![]() |
| Tangkap Tangan Tanpa Ampun! Polres Payakumbuh Ringkus Pengedar Ganja, Hampur 1 KG Barang Bukti Disita |
D'On, Payakumbuh — Aksi tegas kembali ditunjukkan jajaran Polres Payakumbuh dalam perang melawan narkotika. Tanpa kompromi, aparat berhasil menangkap tangan seorang pria berinisial GL (40) yang diduga kuat sebagai pengedar ganja, lengkap dengan barang bukti nyaris menyentuh angka 1 kilogram.
Penangkapan berlangsung cepat dan terukur pada Rabu (29/04/2026) sekitar pukul 18.50 WIB, di sebuah bengkel di kawasan Koto Tangah, Payakumbuh Barat. Lokasi yang semula tampak biasa, ternyata menjadi titik peredaran barang haram.

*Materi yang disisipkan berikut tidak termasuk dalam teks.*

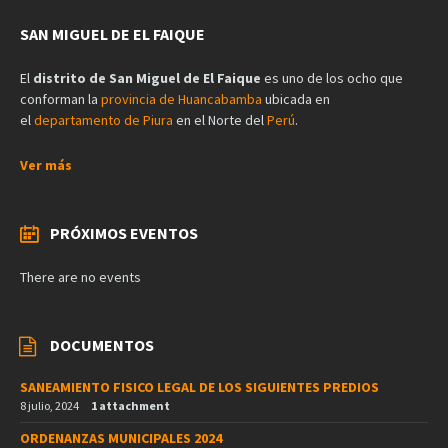
SAN MIGUEL DE EL FAIQUE
El
distrito de San Miguel de El Faique
es uno de los ocho que
conforman la
provincia de Huancabamba
ubicada en
el
departamento de Piura
en el Norte del
Perú
.
Ver más
PRÓXIMOS EVENTOS
There are no events
DOCUMENTOS
SANEAMIENTO FISICO LEGAL DE LOS SIGUIENTES PREDIOS
8 julio, 2024
1 attachment
ORDENANZAS MUNICIPALES 2024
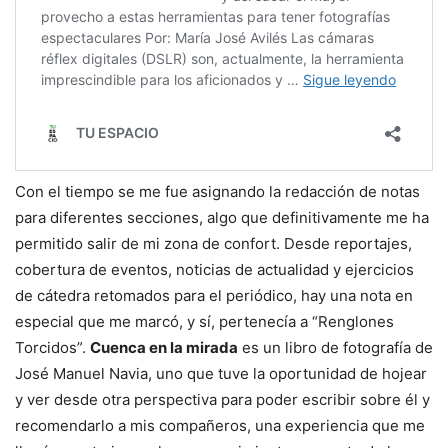
Con el tiempo se me fue asignando la redacción de notas
para diferentes secciones, algo que definitivamente me ha
permitido salir de mi zona de confort. Desde reportajes,
cobertura de eventos, noticias de actualidad y ejercicios
de cátedra retomados para el periódico, hay una nota en
especial que me marcó, y sí, pertenecía a “Renglones
Torcidos”.
Cuenca en la mirada
es un libro de fotografía de
José Manuel Navia, uno que tuve la oportunidad de hojear
y ver desde otra perspectiva para poder escribir sobre él y
recomendarlo a mis compañeros, una experiencia que me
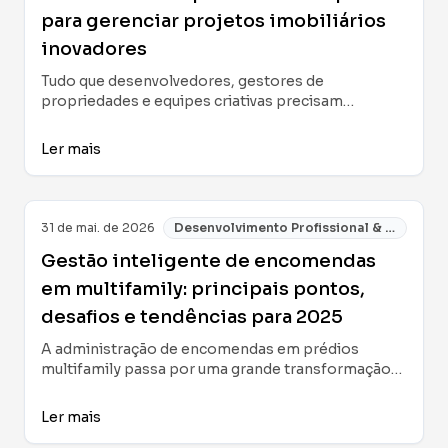
para gerenciar projetos imobiliários
inovadores
Tudo que desenvolvedores, gestores de
propriedades e equipes criativas precisam
entender para planejar, organizar e executar
projetos imobiliários inovadores: estrutura de
Ler mais
equipes, planejamento financeiro, conceito de
design e métodos de colaboração eficazes.
31 de mai. de 2026
Desenvolvimento Profissional & Negócios
Gestão inteligente de encomendas
em multifamily: principais pontos,
desafios e tendências para 2025
A administração de encomendas em prédios
multifamily passa por uma grande transformação
devido ao crescimento do e-commerce. Conheça
estratégias, tecnologias e práticas recomendadas
Ler mais
para otimizar a logística, garantir uma ótima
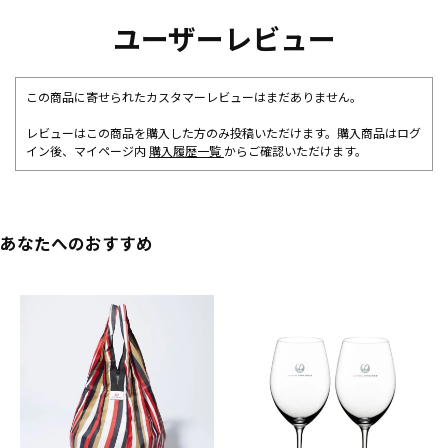
ユーザーレビュー
この商品に寄せられたカスタマーレビューはまだありません。
レビューはこの商品を購入した方のみ投稿いただけます。購入商品はログ
イン後、マイページ内
購入履歴一覧
からご確認いただけます。
あなたへのおすすめ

Saat digrebek, petugas langsung menemukan tiga paket ganja seberat 22,61 gram yang disembunyikan di kantong celana pelaku. Namun, itu baru permulaan.
Pengembangan dilakukan tanpa jeda. Tim bergerak ke rumah tersangka dan di sanalah fakta yang lebih mencengangkan terungkap. Aparat menemukan tambahan ganja seberat 100 gram yang disembunyikan di bawah lemari, serta satu paket besar seberat 860 gram yang dibungkus rapi menggunakan lakban dan plastik.

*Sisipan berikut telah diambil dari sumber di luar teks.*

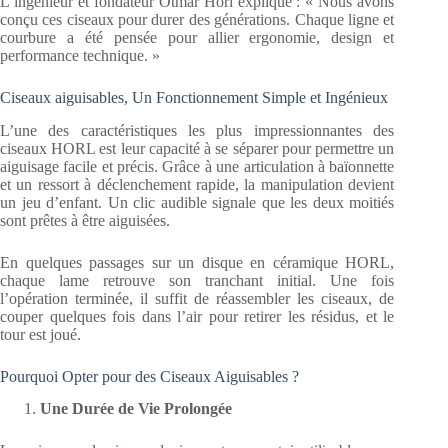
L’ingénieur et fondateur Otmar Horl explique : « Nous avons
conçu ces ciseaux pour durer des générations. Chaque ligne et
courbure a été pensée pour allier ergonomie, design et
performance technique. »
Ciseaux aiguisables, Un Fonctionnement Simple et Ingénieux
L’une des caractéristiques les plus impressionnantes des
ciseaux HORL est leur capacité à se séparer pour permettre un
aiguisage facile et précis. Grâce à une articulation à baïonnette
et un ressort à déclenchement rapide, la manipulation devient
un jeu d’enfant. Un clic audible signale que les deux moitiés
sont prêtes à être aiguisées.
En quelques passages sur un disque en céramique HORL,
chaque lame retrouve son tranchant initial. Une fois
l’opération terminée, il suffit de réassembler les ciseaux, de
couper quelques fois dans l’air pour retirer les résidus, et le
tour est joué.
Pourquoi Opter pour des Ciseaux Aiguisables ?
Une Durée de Vie Prolongée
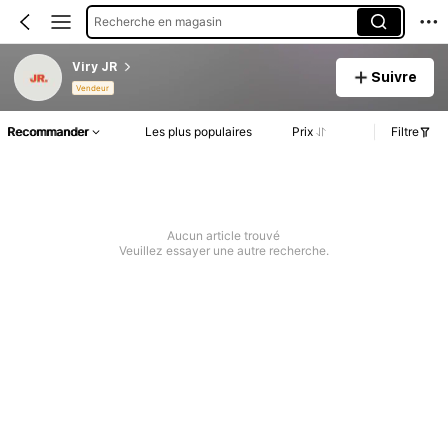
Recherche en magasin
Viry JR
Suivre
Vendeur
Recommander
Les plus populaires
Prix
Filtre
Aucun article trouvé
Veuillez essayer une autre recherche.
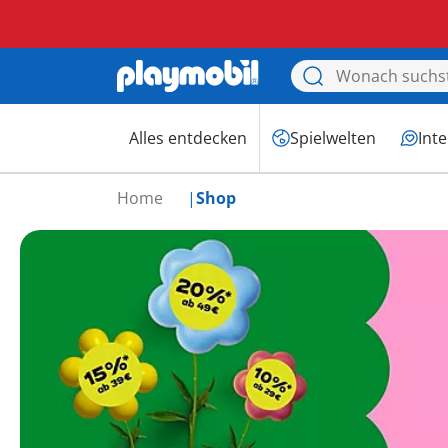
Alles entdecken
Spielwelten
Int
Home
Shop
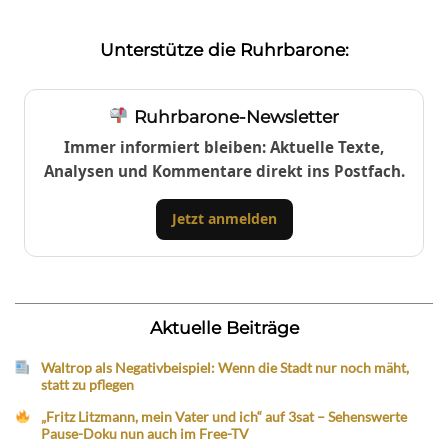
Unterstütze die Ruhrbarone:
Ruhrbarone-Newsletter
Immer informiert bleiben: Aktuelle Texte,
Analysen und Kommentare direkt ins Postfach.
Jetzt anmelden
Aktuelle Beiträge
Waltrop als Negativbeispiel: Wenn die Stadt nur noch mäht,
statt zu pflegen
„Fritz Litzmann, mein Vater und ich“ auf 3sat – Sehenswerte
Pause-Doku nun auch im Free-TV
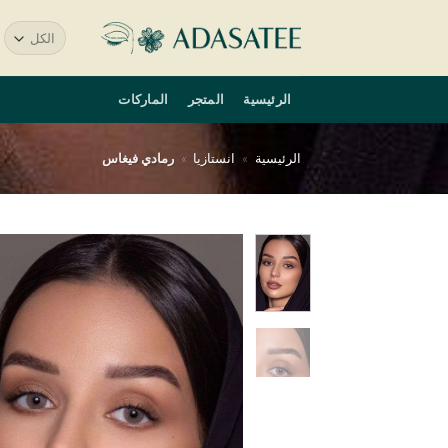
خطي
ا
لمحتوى
ع
الرئيسية
المتجر
الماركات
الرئيسية
»
انستازيا
»
رمادي فيغاس
أض
إ
قا
الر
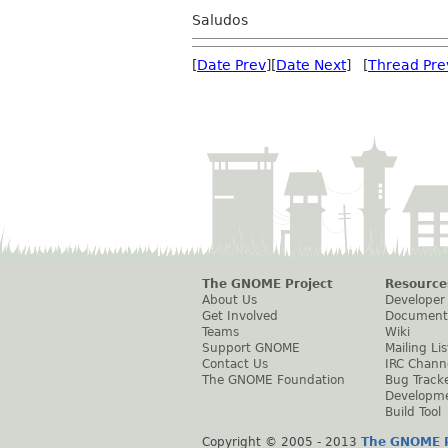
Saludos
[
Date Prev
][
Date Next
] [
Thread Pre
The GNOME Project
Resource
About Us
Developer
Get Involved
Document
Teams
Wiki
Support GNOME
Mailing Lis
Contact Us
IRC Chann
The GNOME Foundation
Bug Track
Developm
Build Tool
Copyright © 2005 - 2013
The GNOME P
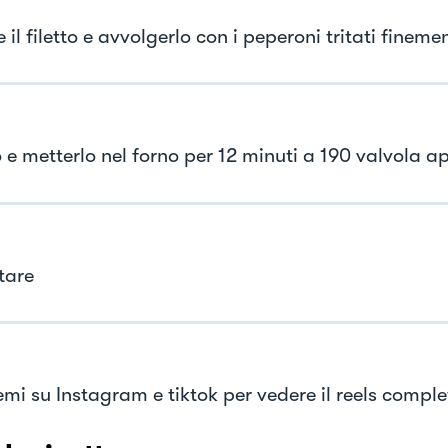
 il filetto e avvolgerlo con i peperoni tritati fineme
o e metterlo nel forno per 12 minuti a 190 valvola a
tare
emi su Instagram e tiktok per vedere il reels comple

Total barang bukti yang diamankan mencapai 982,61 gram ganja, jumlah yang jelas mengindikasikan aktivitas peredaran, bukan sekadar konsumsi pribadi.

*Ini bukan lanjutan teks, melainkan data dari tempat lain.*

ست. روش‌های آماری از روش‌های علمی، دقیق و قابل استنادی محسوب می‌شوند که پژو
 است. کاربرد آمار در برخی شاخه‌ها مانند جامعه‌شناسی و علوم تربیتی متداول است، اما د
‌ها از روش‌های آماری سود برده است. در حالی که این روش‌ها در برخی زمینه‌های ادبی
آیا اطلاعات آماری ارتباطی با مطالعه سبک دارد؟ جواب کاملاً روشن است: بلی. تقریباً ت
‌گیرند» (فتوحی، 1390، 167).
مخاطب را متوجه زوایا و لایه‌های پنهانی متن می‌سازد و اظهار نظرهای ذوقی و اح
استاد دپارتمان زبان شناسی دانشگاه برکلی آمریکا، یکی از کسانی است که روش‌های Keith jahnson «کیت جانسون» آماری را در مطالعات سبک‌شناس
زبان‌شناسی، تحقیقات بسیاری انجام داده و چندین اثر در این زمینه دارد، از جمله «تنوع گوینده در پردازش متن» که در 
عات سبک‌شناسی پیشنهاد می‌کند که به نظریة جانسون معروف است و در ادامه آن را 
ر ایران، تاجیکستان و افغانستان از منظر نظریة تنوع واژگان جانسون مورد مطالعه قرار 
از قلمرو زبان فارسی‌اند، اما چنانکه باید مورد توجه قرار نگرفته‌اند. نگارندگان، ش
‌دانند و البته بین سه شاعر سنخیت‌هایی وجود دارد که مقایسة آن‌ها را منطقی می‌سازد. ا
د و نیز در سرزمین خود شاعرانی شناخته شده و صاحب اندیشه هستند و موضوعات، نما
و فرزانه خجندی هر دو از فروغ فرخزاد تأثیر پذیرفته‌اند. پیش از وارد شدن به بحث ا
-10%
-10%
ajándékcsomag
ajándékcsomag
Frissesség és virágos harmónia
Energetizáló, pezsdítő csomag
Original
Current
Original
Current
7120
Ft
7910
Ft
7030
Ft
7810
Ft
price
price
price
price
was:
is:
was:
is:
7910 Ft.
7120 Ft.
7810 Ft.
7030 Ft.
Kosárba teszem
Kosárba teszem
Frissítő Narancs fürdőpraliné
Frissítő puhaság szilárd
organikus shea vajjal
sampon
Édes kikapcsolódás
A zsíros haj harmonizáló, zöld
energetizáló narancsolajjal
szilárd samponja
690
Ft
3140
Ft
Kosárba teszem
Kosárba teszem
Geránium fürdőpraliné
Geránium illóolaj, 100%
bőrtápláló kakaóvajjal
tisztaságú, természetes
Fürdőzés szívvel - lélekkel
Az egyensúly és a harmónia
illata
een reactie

Kapolres Payakumbuh, Ricky Ricardo, melalui Kasat Resnarkoba Gusmanto menegaskan bahwa pihaknya tidak akan memberi ruang sedikit pun bagi pelaku kejahatan narkotika.
“Ini bukti nyata bahwa kami serius dan konsisten. Tidak ada toleransi bagi pengedar narkoba di wilayah hukum Payakumbuh,” tegas AKP Gusmanto dalam pernyataan resminya, Kamis (30/04/2026).
Ia juga menekankan bahwa jumlah barang bukti yang besar menjadi indikator kuat bahwa tersangka adalah bagian dari jaringan peredaran.
“Ini bukan pengguna. Ini pemain. Dan kami akan telusuri hingga ke akar jaringannya,” lanjutnya dengan nada tegas.
Polisi kini terus mendalami kemungkinan adanya jaringan lain yang terlibat, sekaligus memperketat pengawasan di titik-titik rawan peredaran narkoba.
Di sisi lain, masyarakat diminta tidak tinggal diam. Peran aktif warga dinilai menjadi kunci dalam memutus rantai peredaran narkotika.
“Laporkan jika ada aktivitas mencurigakan. Ini bukan hanya tugas polisi, ini tanggung jawab kita bersama,” pungkasnya.
Pesan jelas disampaikan: Payakumbuh bukan tempat aman bagi pengedar narkoba.